(Page images and extracted text)
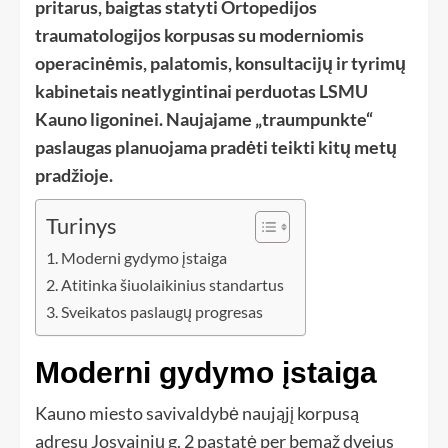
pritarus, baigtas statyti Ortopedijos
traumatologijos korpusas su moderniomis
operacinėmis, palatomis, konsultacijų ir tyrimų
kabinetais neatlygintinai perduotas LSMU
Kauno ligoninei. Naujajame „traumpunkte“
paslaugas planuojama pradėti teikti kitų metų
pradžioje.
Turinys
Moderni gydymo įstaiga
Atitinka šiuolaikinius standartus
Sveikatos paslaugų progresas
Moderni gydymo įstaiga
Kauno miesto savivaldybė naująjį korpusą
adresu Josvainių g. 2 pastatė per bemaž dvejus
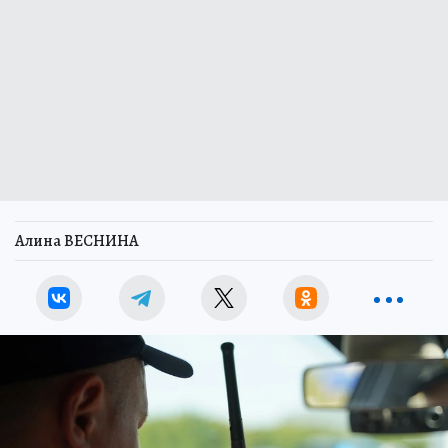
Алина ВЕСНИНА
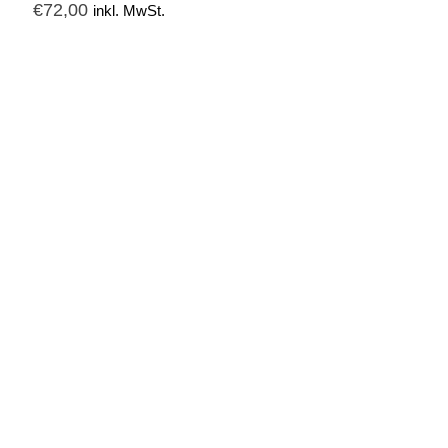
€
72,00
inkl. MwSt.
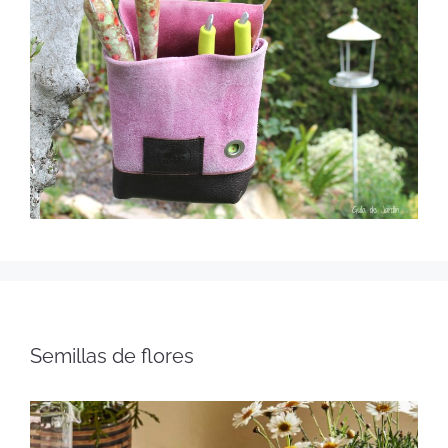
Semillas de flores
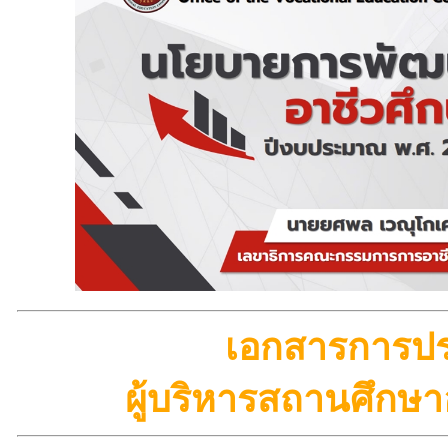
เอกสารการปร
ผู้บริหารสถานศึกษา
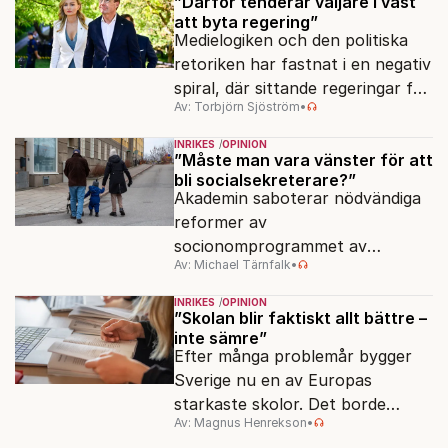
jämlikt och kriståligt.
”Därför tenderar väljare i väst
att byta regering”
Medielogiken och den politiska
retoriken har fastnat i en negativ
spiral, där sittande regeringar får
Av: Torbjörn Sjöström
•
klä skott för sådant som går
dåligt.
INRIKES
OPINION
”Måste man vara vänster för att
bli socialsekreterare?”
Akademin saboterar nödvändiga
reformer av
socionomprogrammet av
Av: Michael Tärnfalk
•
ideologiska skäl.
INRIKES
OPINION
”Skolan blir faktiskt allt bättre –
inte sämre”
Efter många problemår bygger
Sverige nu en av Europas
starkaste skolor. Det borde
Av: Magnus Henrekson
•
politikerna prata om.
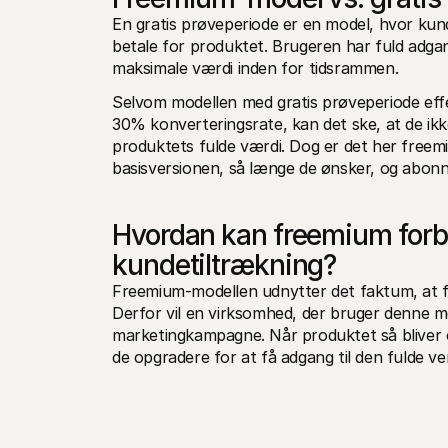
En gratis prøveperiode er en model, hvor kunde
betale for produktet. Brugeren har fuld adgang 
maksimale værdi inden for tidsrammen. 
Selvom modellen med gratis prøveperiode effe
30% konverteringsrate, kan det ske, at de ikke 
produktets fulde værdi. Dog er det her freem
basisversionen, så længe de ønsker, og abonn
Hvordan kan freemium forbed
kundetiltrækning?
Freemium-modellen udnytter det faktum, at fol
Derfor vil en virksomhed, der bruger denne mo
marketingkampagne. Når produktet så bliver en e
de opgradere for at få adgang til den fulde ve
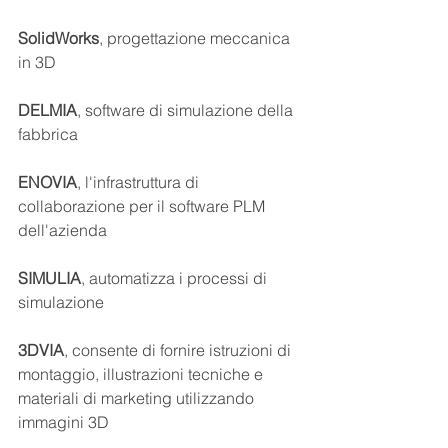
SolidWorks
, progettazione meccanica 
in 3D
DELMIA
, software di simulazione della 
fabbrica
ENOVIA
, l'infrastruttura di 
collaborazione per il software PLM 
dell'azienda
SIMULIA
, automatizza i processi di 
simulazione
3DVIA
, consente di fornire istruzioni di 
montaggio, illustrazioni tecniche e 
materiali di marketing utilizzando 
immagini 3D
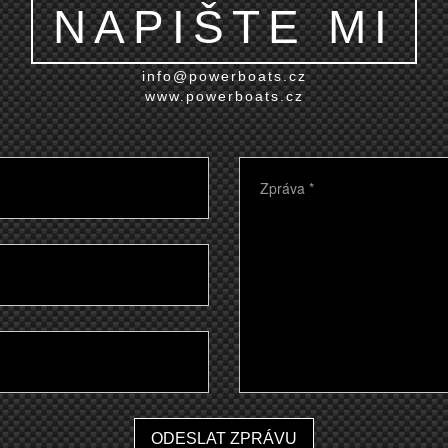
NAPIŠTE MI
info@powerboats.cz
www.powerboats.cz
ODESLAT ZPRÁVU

▸ **WHAT IS BEING ASKED**: All lines from the beginning of the entries above to the line containing "Akademin saboterar nödvändiga", inclusive, should be printed exactly, apart from the pictures.

▸ **OUTPUT BELOW**:
pritarus, baigtas statyti Ortopedijos
traumatologijos korpusas su moderniomis
operacinėmis, palatomis, konsultacijų ir tyrimų
kabinetais neatlygintinai perduotas LSMU
Kauno ligoninei. Naujajame „traumpunkte“
paslaugas planuojama pradėti teikti kitų metų
pradžioje.
Turinys
Moderni gydymo įstaiga
Atitinka šiuolaikinius standartus
Sveikatos paslaugų progresas
Moderni gydymo įstaiga
Kauno miesto savivaldybė naująjį korpusą
adresu Josvainių g. 2 pastatė per bemaž dvejus
Алина ВЕСНИНА
€
72,00
inkl. MwSt.
Semillas de flores
เอกสารการปร
ผู้บริหารสถานศึกษา
jämlikt och kriståligt.
”Därför tenderar väljare i väst
att byta regering”
Medielogiken och den politiska
retoriken har fastnat i en negativ
spiral, där sittande regeringar får
Av: Torbjörn Sjöström
•
klä skott för sådant som går
dåligt.
INRIKES
OPINION
”Måste man vara vänster för att
bli socialsekreterare?”
Akademin saboterar nödvändiga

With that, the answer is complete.